**Written task:** A word-for-word copy of all entries is required, without images.

(Material provided)

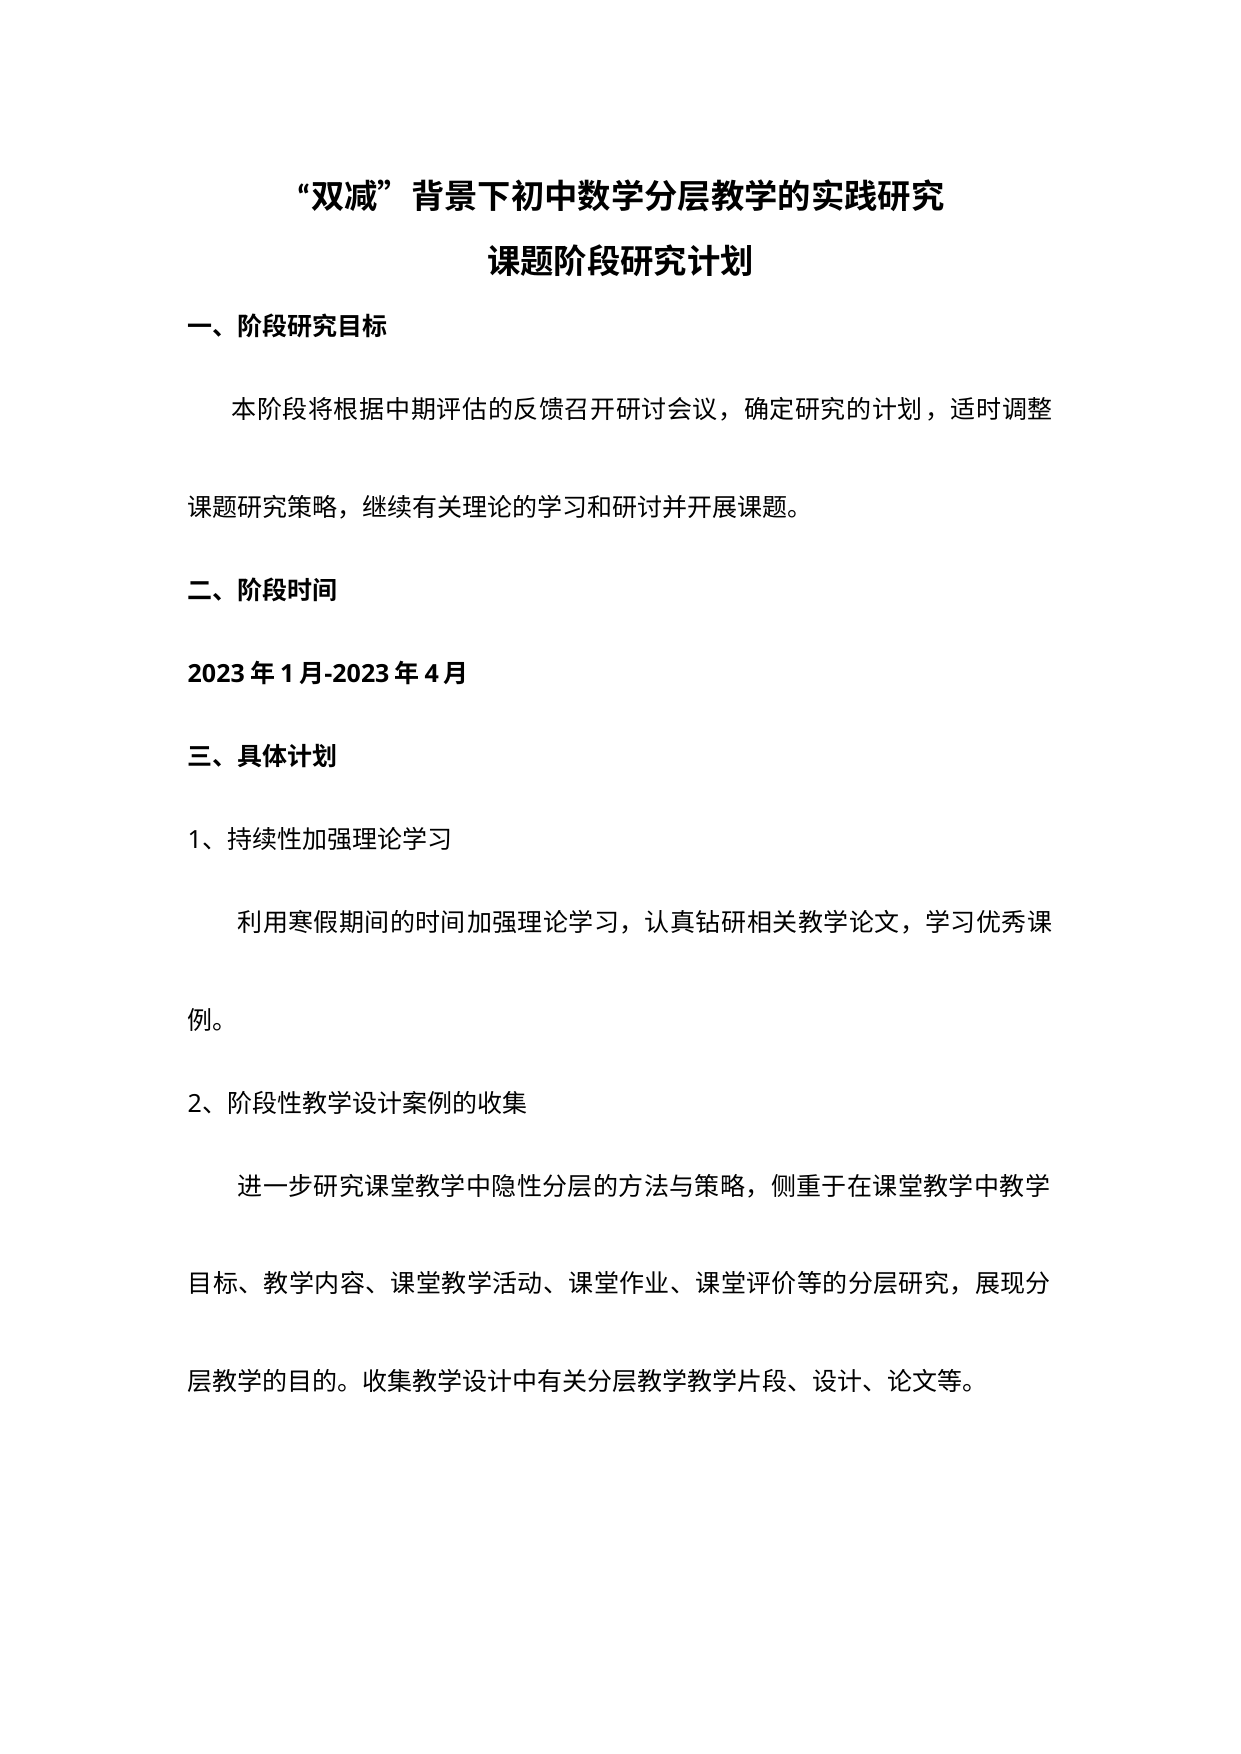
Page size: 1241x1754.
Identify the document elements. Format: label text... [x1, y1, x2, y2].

text 三、具体计划 [187, 722, 1053, 787]
list 1、持续性加强理论学习 [187, 805, 1053, 870]
text 二、阶段时间 [187, 556, 1053, 621]
text 本阶段将根据中期评估的反馈召开研讨会议，确定研究的计划，适时调整课题研究策略，继续有关理论的学习和研讨并开展课题。 [187, 375, 1053, 538]
list 2、阶段性教学设计案例的收集 [187, 1069, 1053, 1134]
text 2023年1月-2023年4月 [187, 639, 1053, 704]
list 进一步研究课堂教学中隐性分层的方法与策略，侧重于在课堂教学中教学目标、教学内容、课堂教学活动、课堂作业、课堂评价等的分层研究，展现分层教学的目的。收集教学设计中有关分层教学教学片段、设计、论文等。 [187, 1152, 1053, 1412]
text “双减”背景下初中数学分层教学的实践研究 [187, 162, 1053, 227]
text 一、阶段研究目标 [187, 292, 1053, 357]
text 课题阶段研究计划 [187, 227, 1053, 292]
list 利用寒假期间的时间加强理论学习，认真钻研相关教学论文，学习优秀课例。 [187, 888, 1053, 1051]
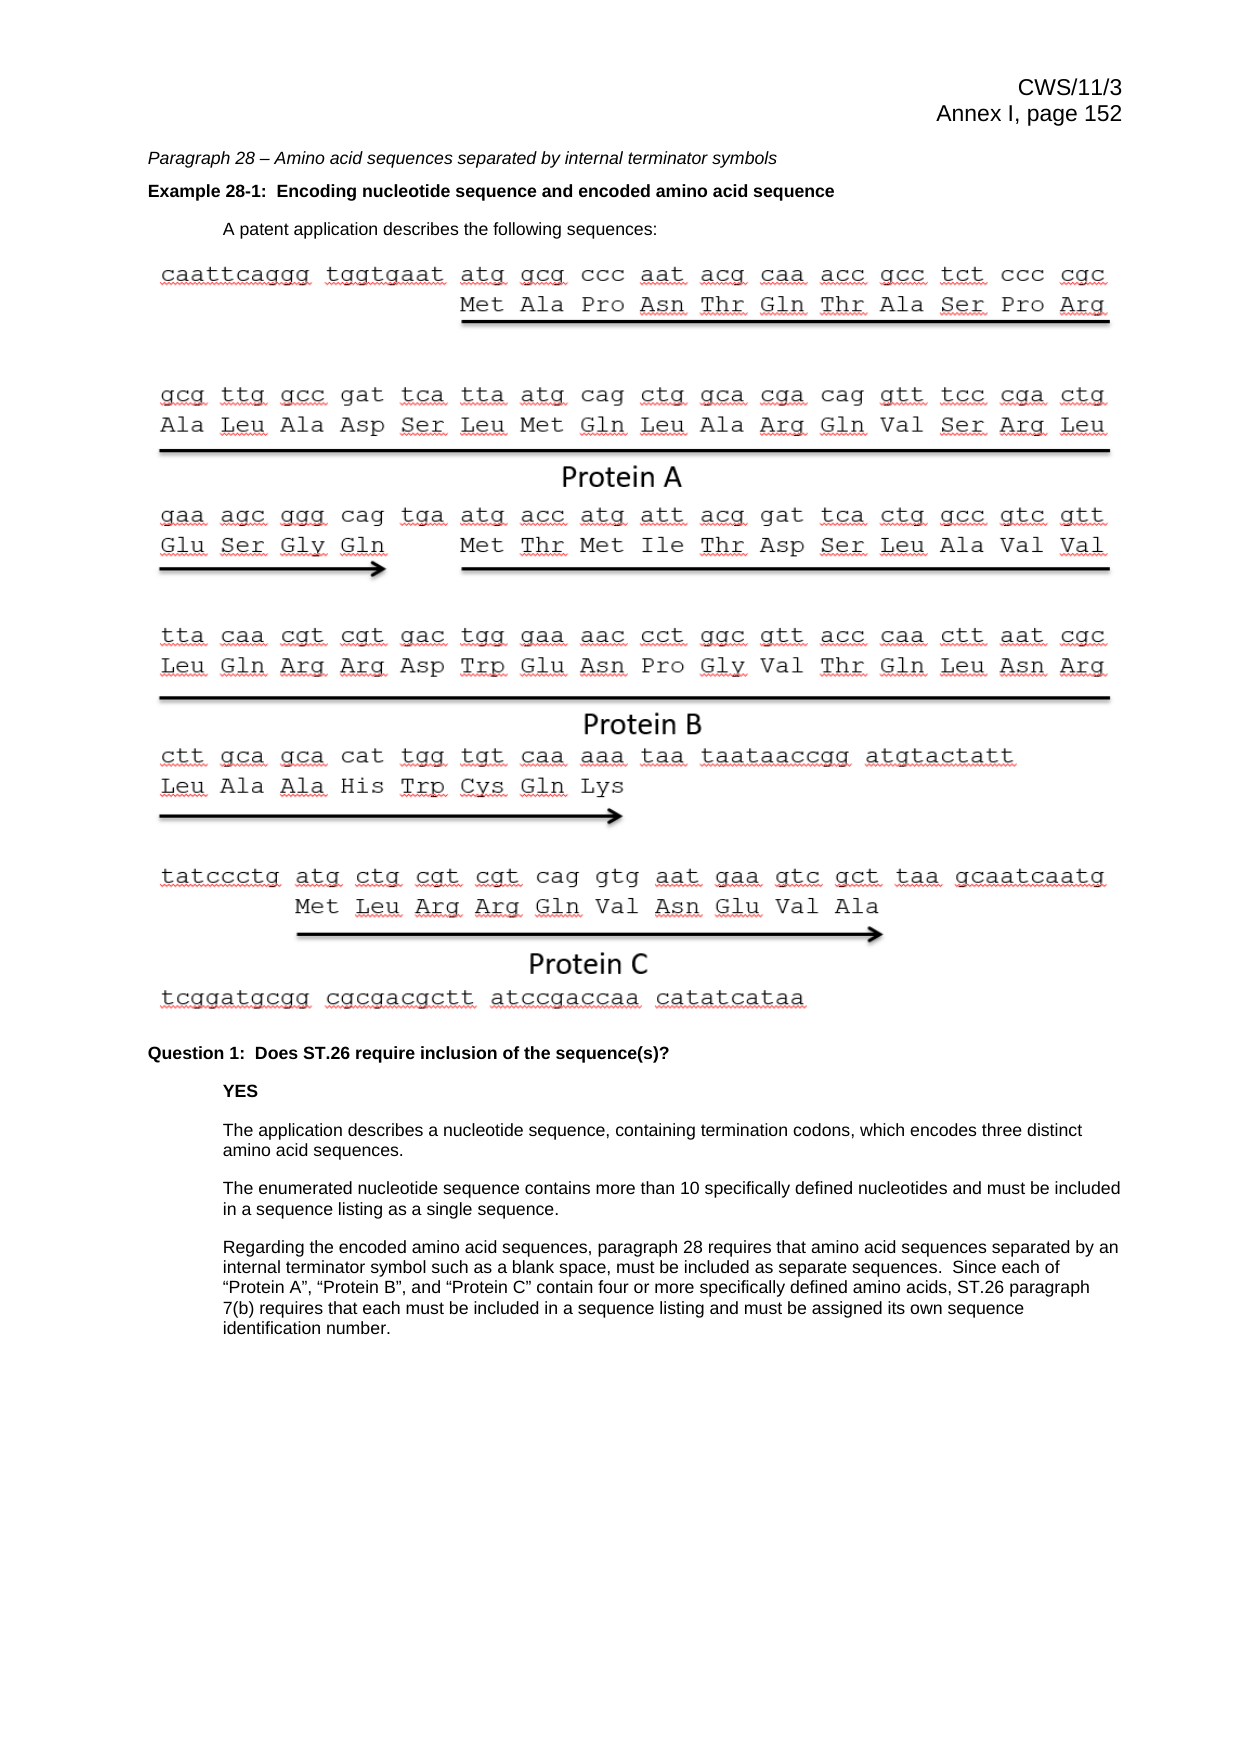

(End Material provided)

**Exercise response:**
Page size: 1241x1754.
Identify the document elements. Format: label text... [x1, y1, x2, y2].

text 三、具体计划 [187, 722, 1053, 787]
list 1、持续性加强理论学习 [187, 805, 1053, 870]
text 二、阶段时间 [187, 556, 1053, 621]
text 本阶段将根据中期评估的反馈召开研讨会议，确定研究的计划，适时调整课题研究策略，继续有关理论的学习和研讨并开展课题。 [187, 375, 1053, 538]
list 2、阶段性教学设计案例的收集 [187, 1069, 1053, 1134]
text 2023年1月-2023年4月 [187, 639, 1053, 704]
list 进一步研究课堂教学中隐性分层的方法与策略，侧重于在课堂教学中教学目标、教学内容、课堂教学活动、课堂作业、课堂评价等的分层研究，展现分层教学的目的。收集教学设计中有关分层教学教学片段、设计、论文等。 [187, 1152, 1053, 1412]
text “双减”背景下初中数学分层教学的实践研究 [187, 162, 1053, 227]
text 一、阶段研究目标 [187, 292, 1053, 357]
text 课题阶段研究计划 [187, 227, 1053, 292]
list 利用寒假期间的时间加强理论学习，认真钻研相关教学论文，学习优秀课例。 [187, 888, 1053, 1051]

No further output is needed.